Should the UPS output be exactly same in normal and battery backup modes? Or it is normal to have a slight variation in voltage or something?

Should the UPS output be exactly same in normal and battery backup modes ?

Of course the AC line power from the electrical utility is true sinusoidal with an accurate frequency of 50 or 60 Hertz.
The typical (standby and line-interactive) UPS will pass through the line power when in normal mode.

Typically only a high-quality UPS will output true sinusoidal AC power when in battery mode.
A UPS of lesser quality will convert the DC battery power to a simulated sinusoidal AC wave.
A UPS of low quality will convert the DC battery power to just a square AC wave.

The typical power supply unit of a PC should be able to cope with low-quality AC waveform such as simulated sinusoidal or square wave.
Or maybe not; YMMV.
See When do I need a pure sine wave UPS? and Sinewave vs Simulated Sinwave - Which is Best? .

Interestingly the web page for your UPS does not bother to specify the type of output that it produces in battery mode. That could be an indicator that it does not produce a true sine wave, and therefore the answer to your question would be "no".

I think that only a qualified technician can test the UPS and say whether it is faulty or not.
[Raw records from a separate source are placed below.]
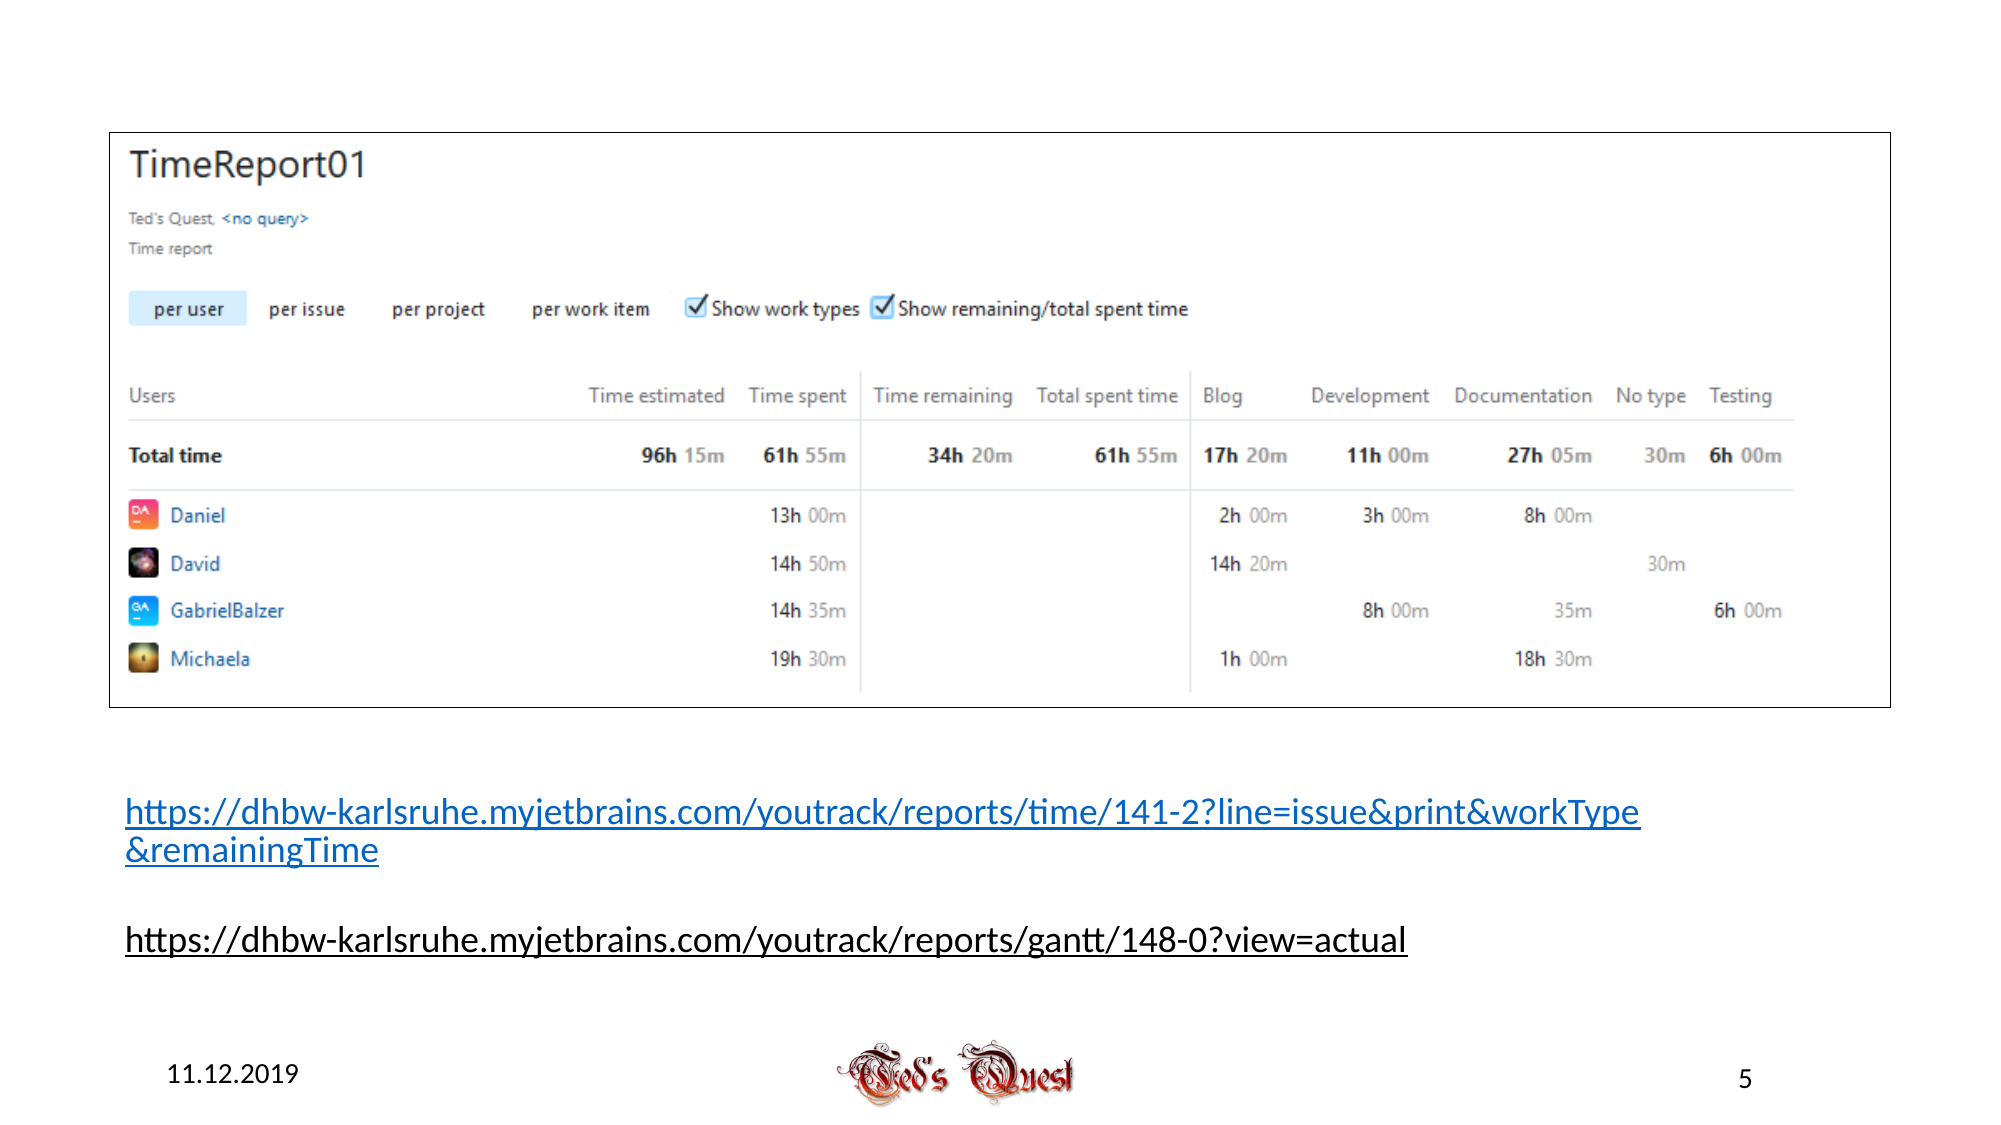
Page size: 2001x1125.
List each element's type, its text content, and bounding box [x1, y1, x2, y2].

text_box 5 [1723, 1052, 2000, 1102]
picture [832, 1035, 1077, 1109]
slide_number [1412, 1042, 1863, 1103]
picture [109, 131, 1891, 708]
text_box 11.12.2019 [151, 1047, 530, 1098]
text_box https://dhbw-karlsruhe.myjetbrains.com/youtrack/reports/time/141-2?line=issue&print&workType&remainingTime https://dhbw-karlsruhe.myjetbrains.com/youtrack/reports/gantt/148-0?view=actual [109, 779, 1668, 975]
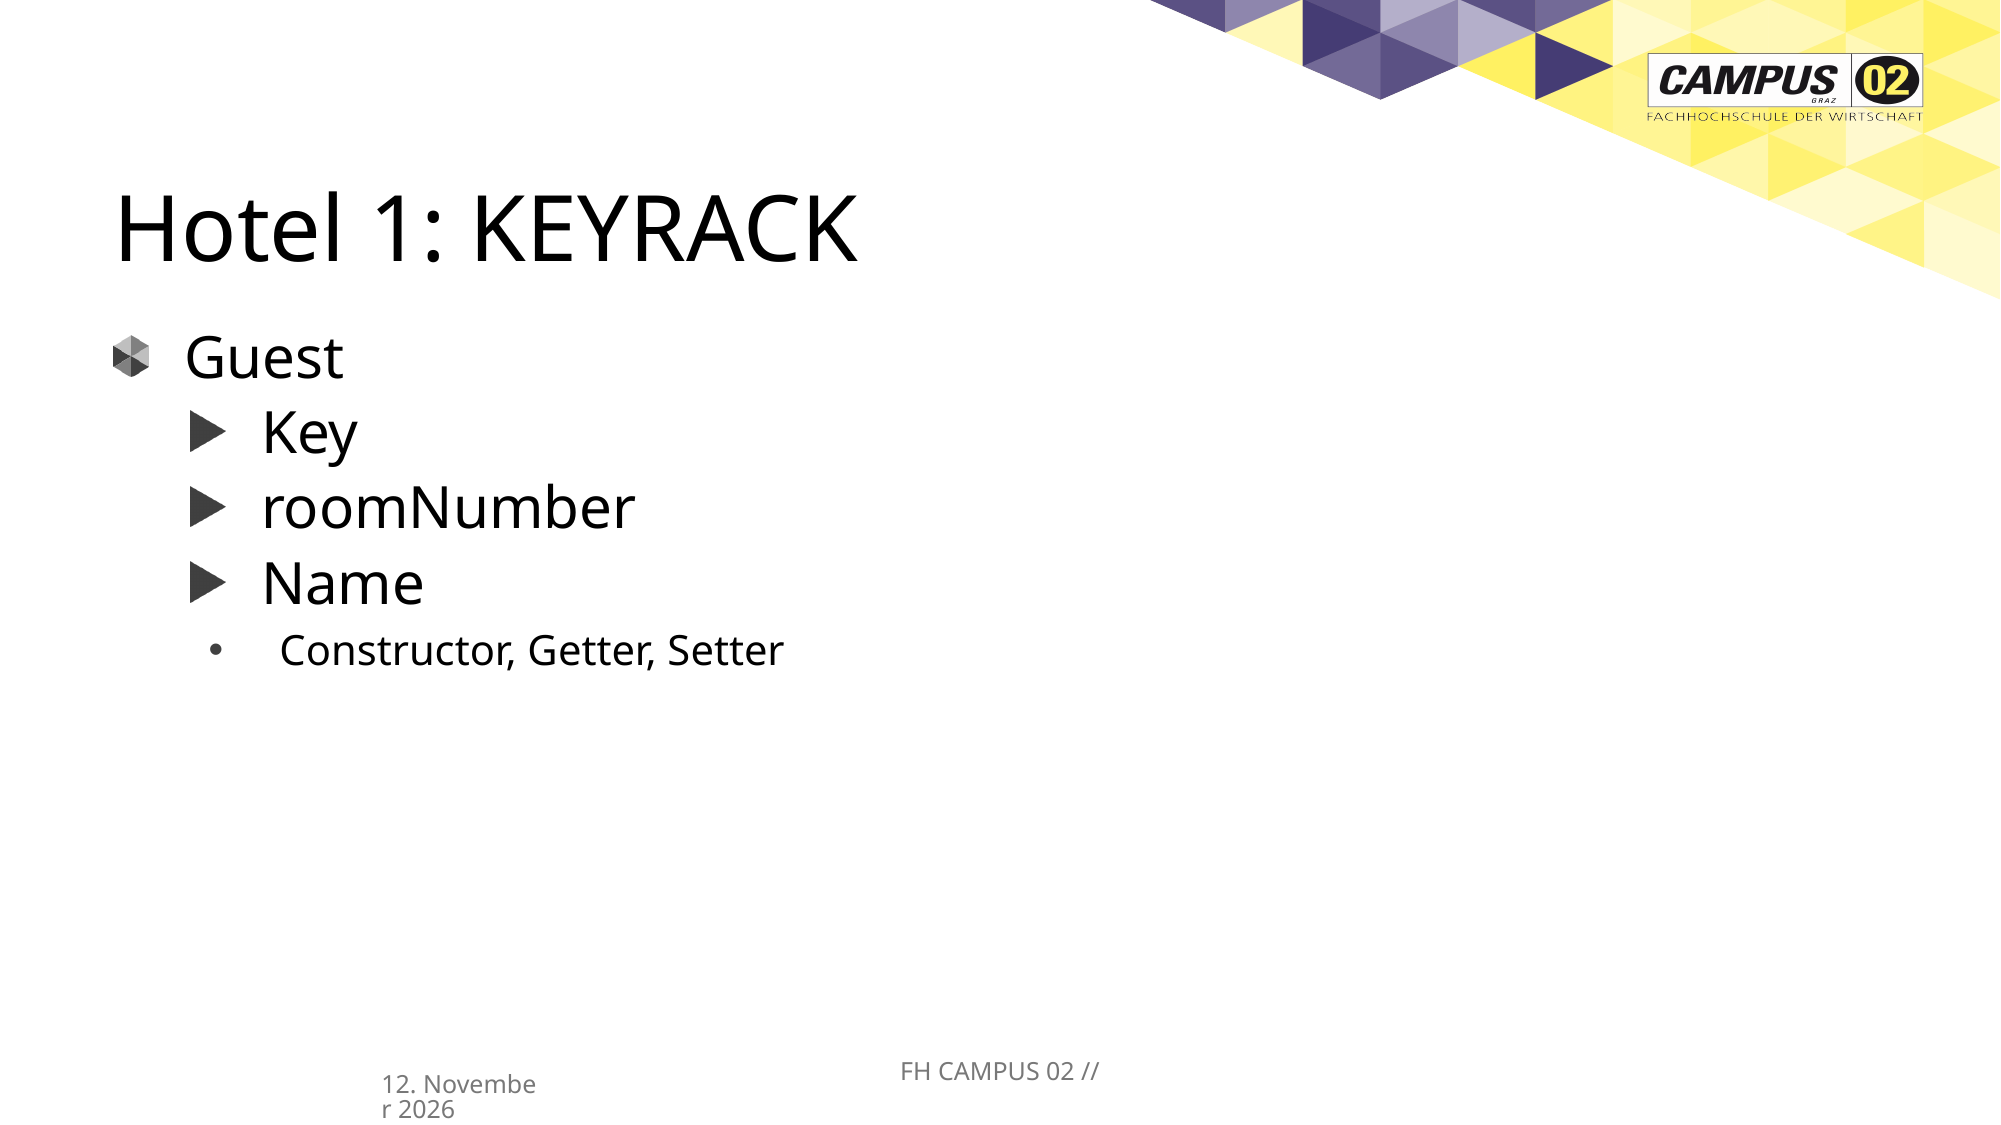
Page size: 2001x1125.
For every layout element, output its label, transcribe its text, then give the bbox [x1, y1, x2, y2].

title Hotel 1: KEYRACK [98, 107, 1137, 287]
list Guest Key roomNumber Name Constructor, Getter, Setter [98, 320, 1910, 1019]
picture [1141, 0, 2000, 300]
picture [190, 561, 226, 603]
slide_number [366, 1066, 555, 1105]
picture [190, 486, 226, 527]
picture [190, 410, 226, 452]
picture [113, 335, 149, 377]
footer FH CAMPUS 02 // [662, 1042, 1338, 1103]
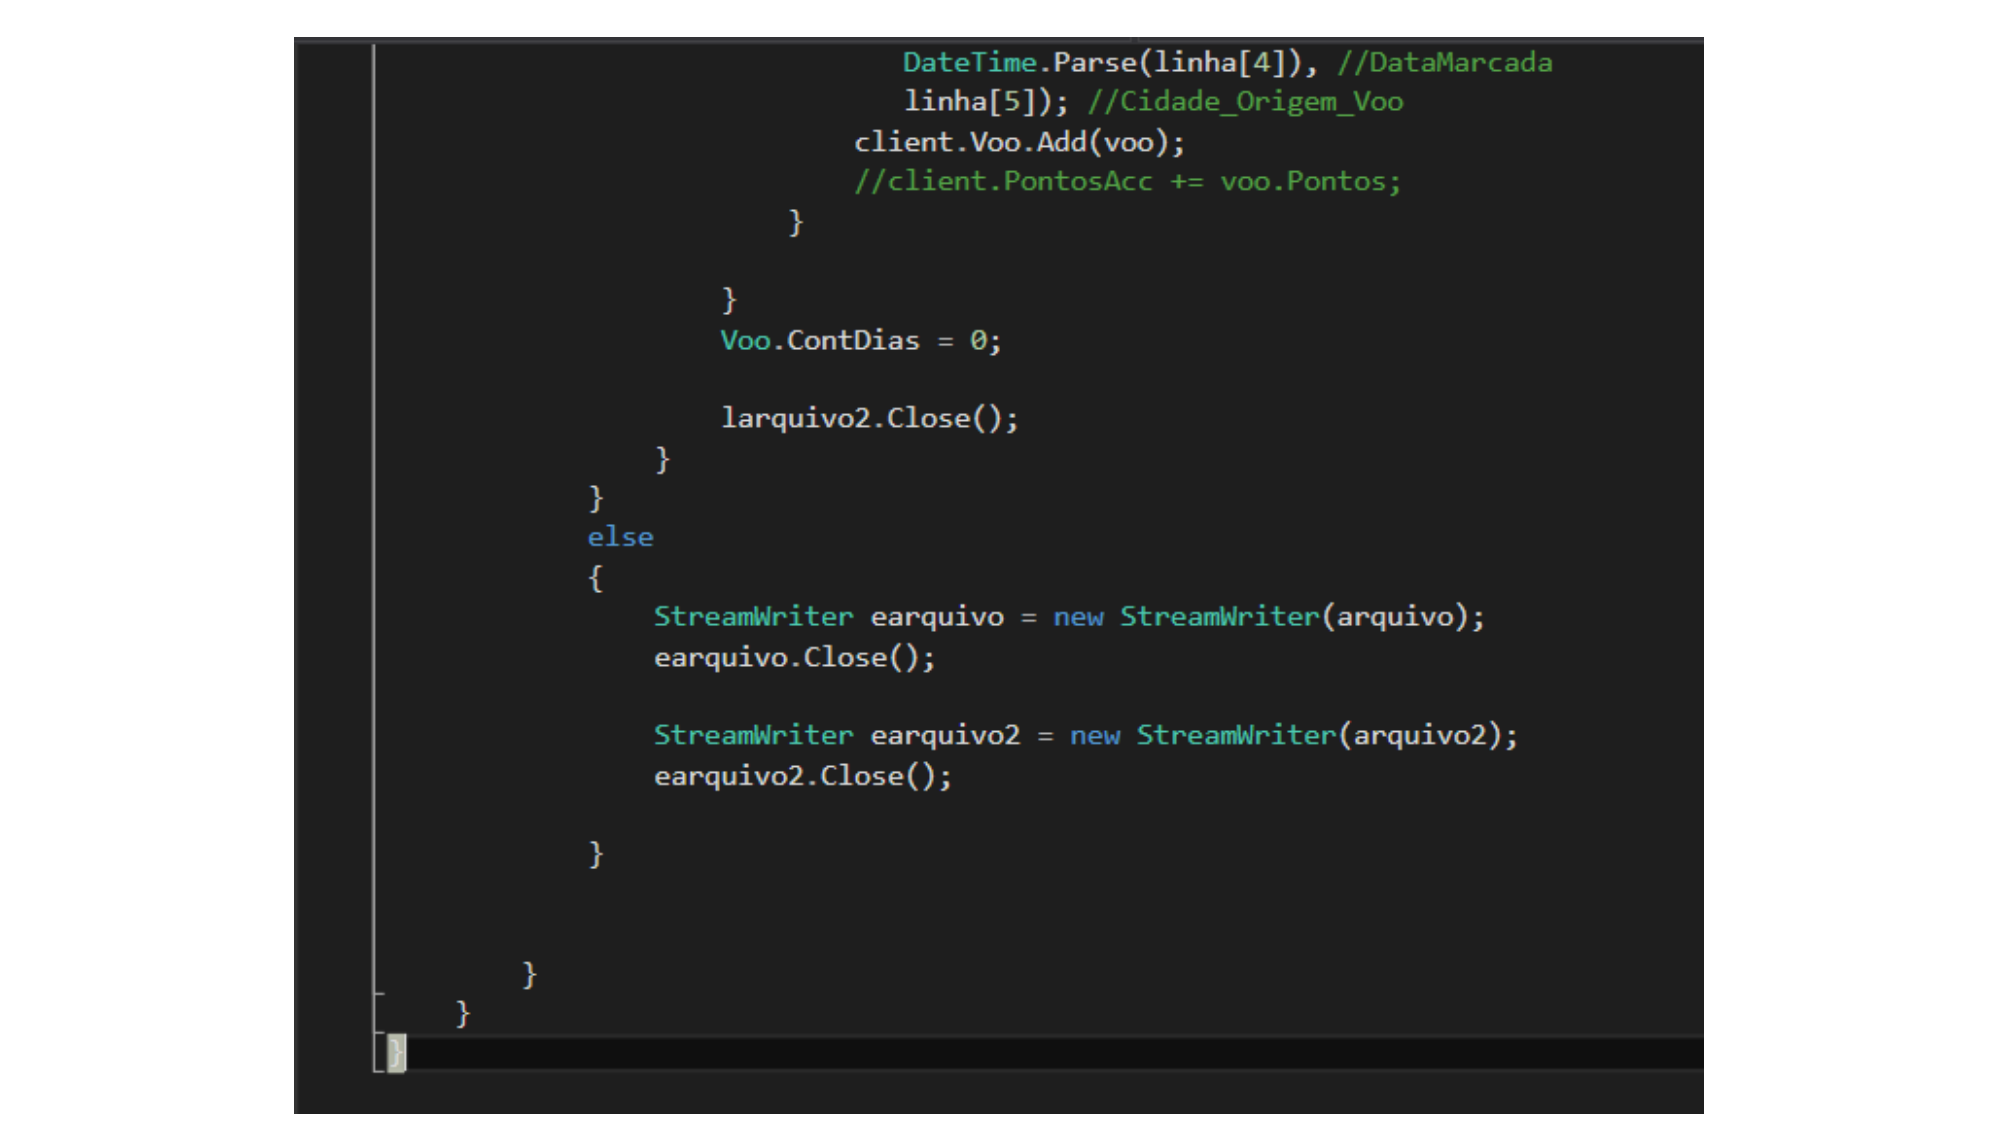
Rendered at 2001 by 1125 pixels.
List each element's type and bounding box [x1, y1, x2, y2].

list [294, 37, 1704, 1114]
It is always possible, if it is not new, that its battery has weakened over time.

Otherwise, the only way you will ever know is if your new PSU also starts misbehaving.

As mentioned by @sawdust in his answer, it could be that your computer power supply was a PFC (Power Factor Correction) one which requires a truer sine-wave UPS to function. These PFC power supplies are higher efficiency, and are getting more common, especially in higher power supplies in gaming rigs, etc. These power supplies are known to shut down if they don't get sufficiently sine-wave voltage. The computer power supply that you listed is a PFC model, and if your UPS is a lesser-cost one that isn't producing a true-enough sine wave, that could likely be your problem, and possibly the cause of death of your old power supply. To be safe, if you have a PFC power supply, you need to make sure your UPS is one that's listed as PFC compatible.